The rest of your arguments are the kind of nuts-and-bolts, real-world arguments that give bullsh***rs like me a pain. Any unpopular public school policy, no matter how worthy, can provoke a private-school backlash. Any initiative by the state, no matter how worthy, may provoke unintended and in some cases worthless lawsuits. This is a matter for careful legislation. Frankly I think that private schools and home-schooling are treated far too leniently, but neither that, nor unintended consequences of the same, alter my view of the Illinois proposal to recognize mental health as a legitimate part of the public health system. To be honest, the potential to withdraw from the educational system strikes me as a threat, not an argument. And the idea that the artists of tomorrow would be unduly stifled is a matter which requires a lot more hard evidence than we have now, and which itself is subject to cost/benefit analysis. How many prevented suicides is a hieronymus bosch painting worth? I don’t know. I still don’t know what any of this has to do with the preliminary Illinois plan, much less the one that won’t exist until next June. I still think most of the reaction to the pan is based on the unfounded notion that it involves forced drug therapy. It does not.

It seems to me, that what is being done can only be called the most ignorant thing on earth. Psychiatrists diagnosing problems they have no right to do, when one sees cause and effect and where it comes from, can make anyone sick.

Hi, Bot Scout11.

Hello King. My apologies. I should have introduced myself first. Thanks for the careful reminder. I have been on line for about 9 years now on different sites, but so far, it seems I don’t play well with other kids. I seem to have a knack for making others angry with me. I do not attack others, unless attacked and one of my favorite sayings is, these pages will lay anyone bare, with time. Another one of my sayings is, EDEE, which means, Everything Depends on Everything Else, just as Everyone Depends on Everyone Else.

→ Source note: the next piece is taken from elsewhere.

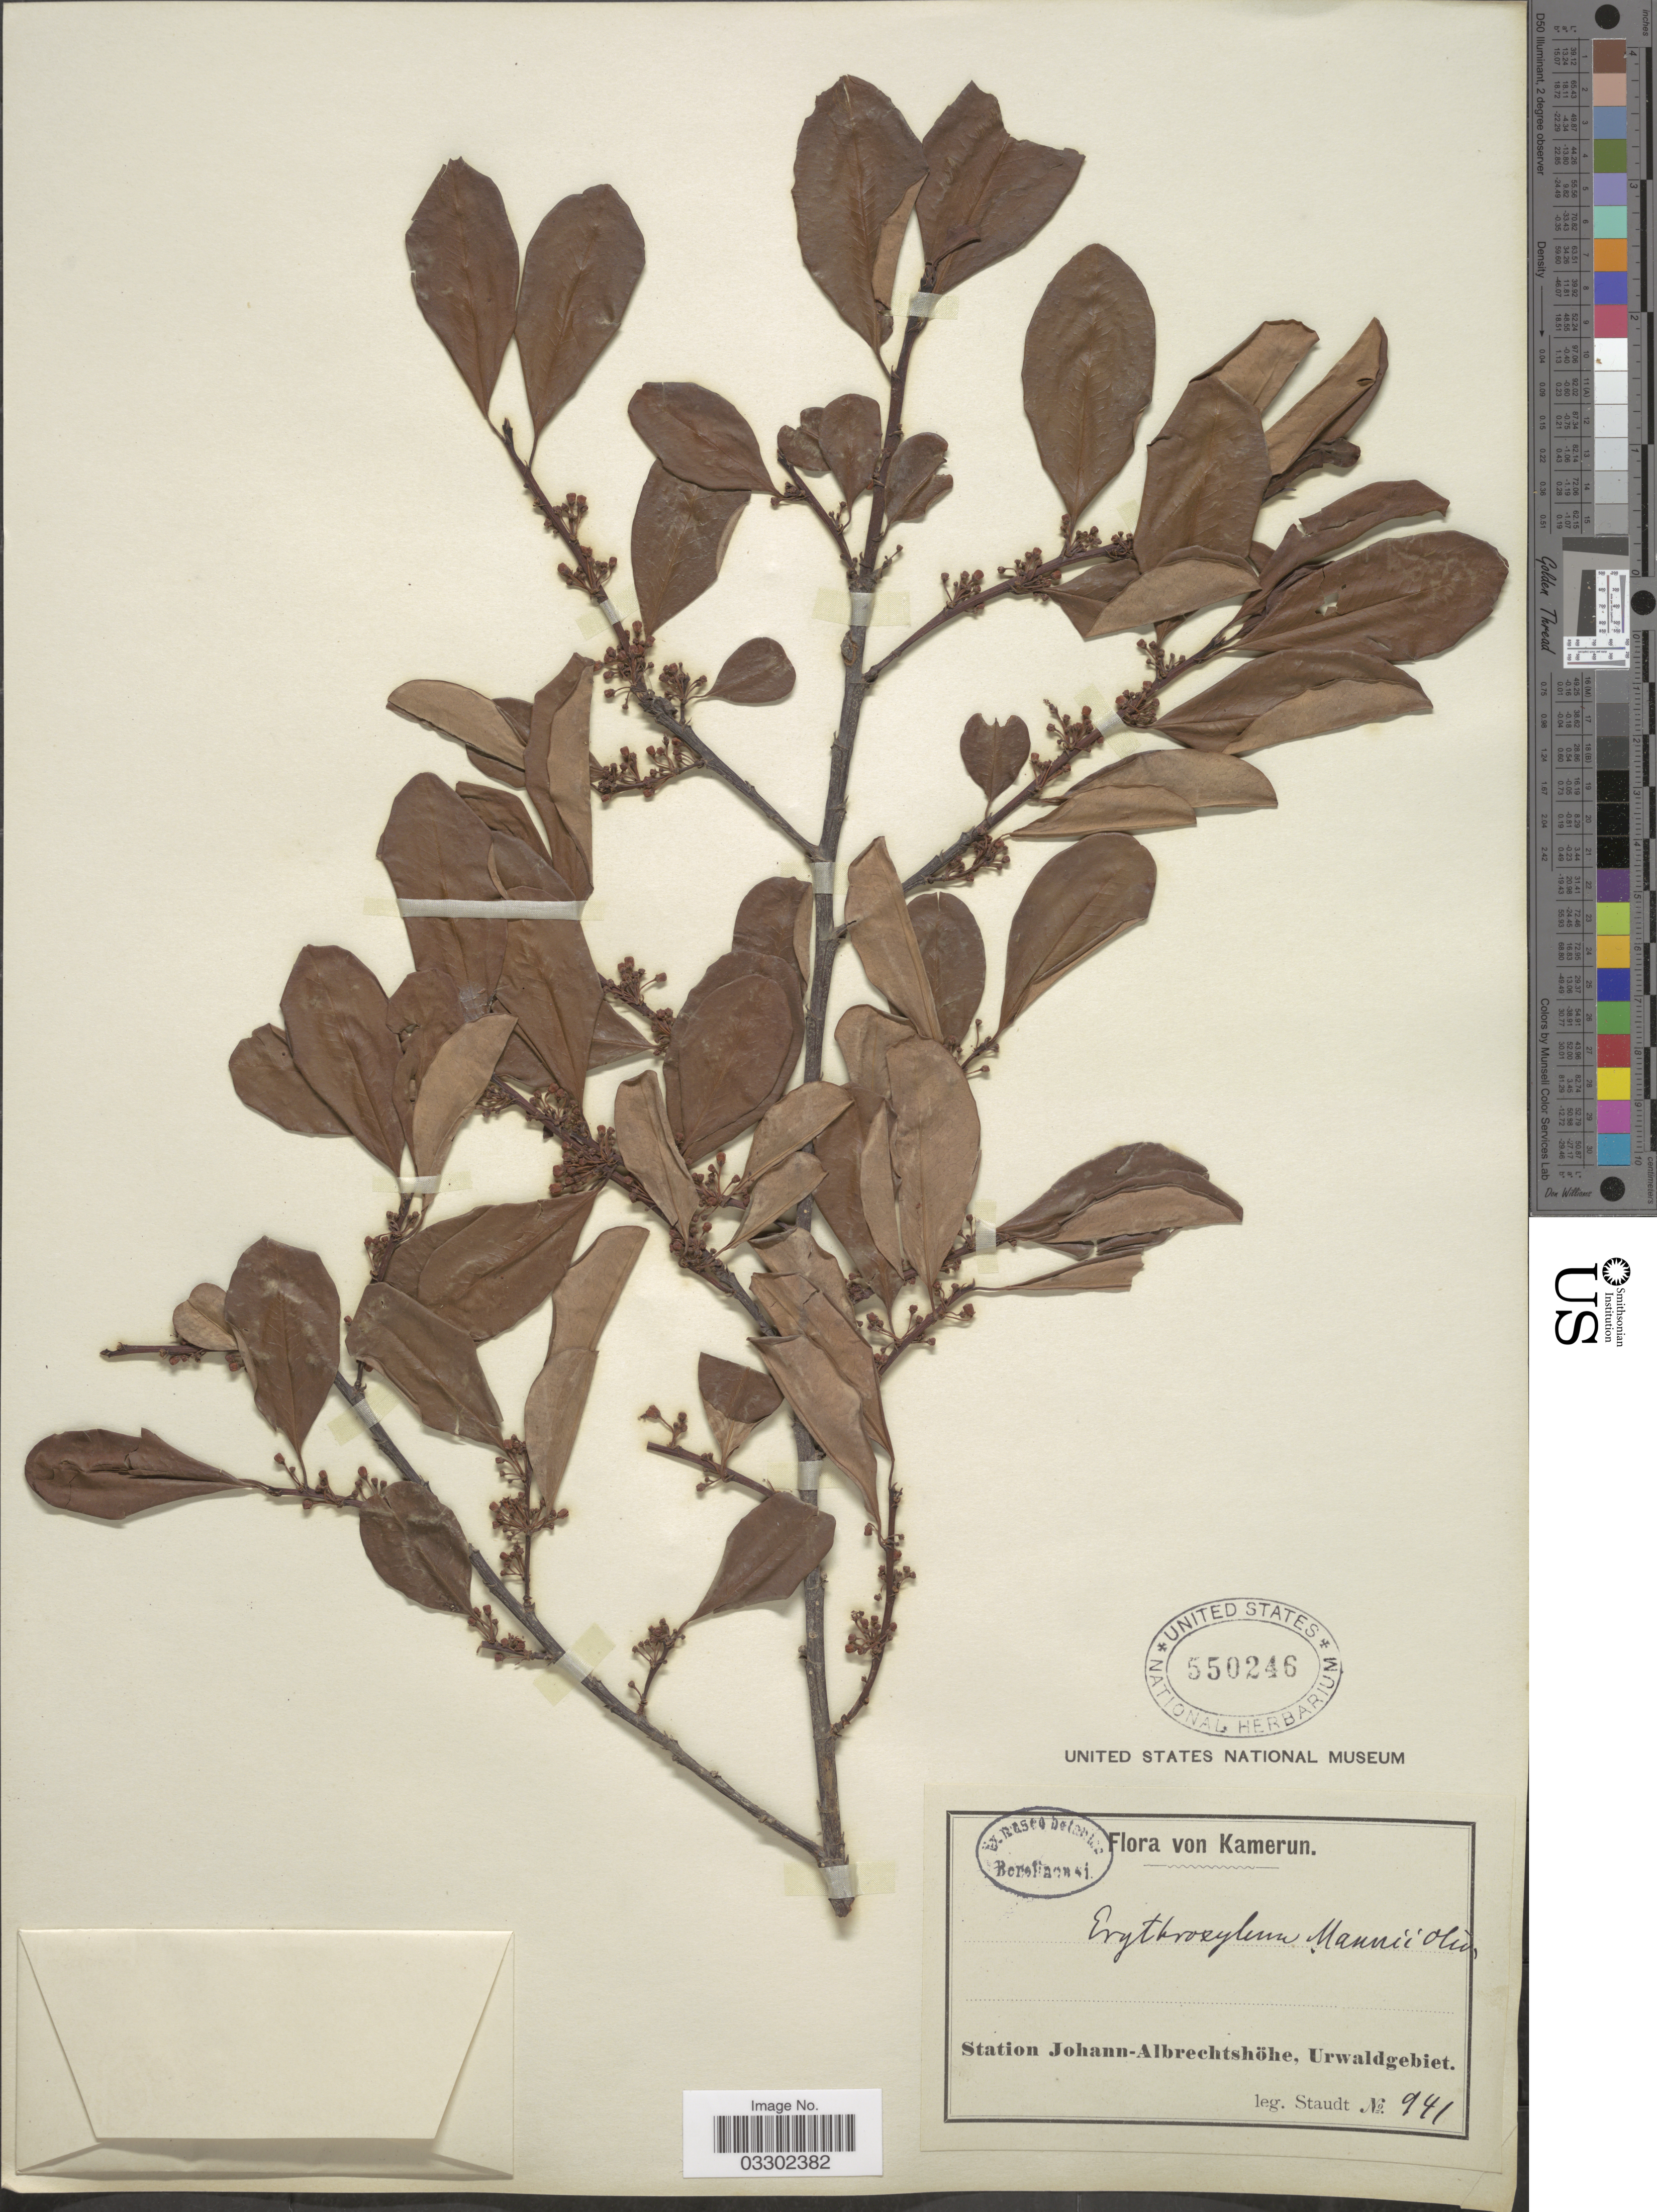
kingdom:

Great! feel free to join the discussion about Illinois’ proposed mental health care plan whenever you want.

What’s DCFS?
I have an awful time remembering what all these things stand for.

I think (and I’m willing to be corrected): Department of childrens’ and family services. Which in most states entails anything to do with child abuse, custody, and in some cases things as innocuous as food stamps. I’m not only willing: I’d welcome a correction fron anyone who knows.

I attempted a reply and it was rather long. Somehow, it got shuffled around. I don’t care for that.

Screening in juvenile justice cases is pretty hard to argue against. The kids can opt themselves out by not commiting crimes. The same is true to a lesser extent with screening kids involved with social services. The parents can opt their kids out by not using those services. I guess the screening itself is not so bad as long as the treatment if voluntary.

On the other hand, I’m far from convinced that this program is really needed or that it would be the most efficient use of tax money. But that wasn’t the argument presented here.

I’ll have to agree with AHunter3 that this is probably the groundwork for what he thought it was.

Those of y’all who have Senators (and, for that matter, Representatives in the House): may I humbly suggest that a pre-emptive letter or phone call expressing any concern that you may have that This Not Happen Here, i.e., in your own state, might well be in order?

Do not make assumptions based on party affiliation, btw.

Again, as stated, it’s not just psychiatry that does that-there are many physical disorders that can only be treated, not cured. Diabetes, herpes, epilepsy, etc.

Does that mean that insulin just aims as “alleviating the symptoms?”

Many of those who suffer from depression and/or mental illness (and I count myself as one of them) show chemical imbalances in the brain. These drugs CORRECT the balance. What is wrong with that? Why should someone suffer from depression, when they CAN treat it?
Of course, as long as this is voluntary. I don’t believe in forcing treatment on someone, unless they’re really a major threat to themselves and others (like say, John Hinckley Jr. or Andrea Yates).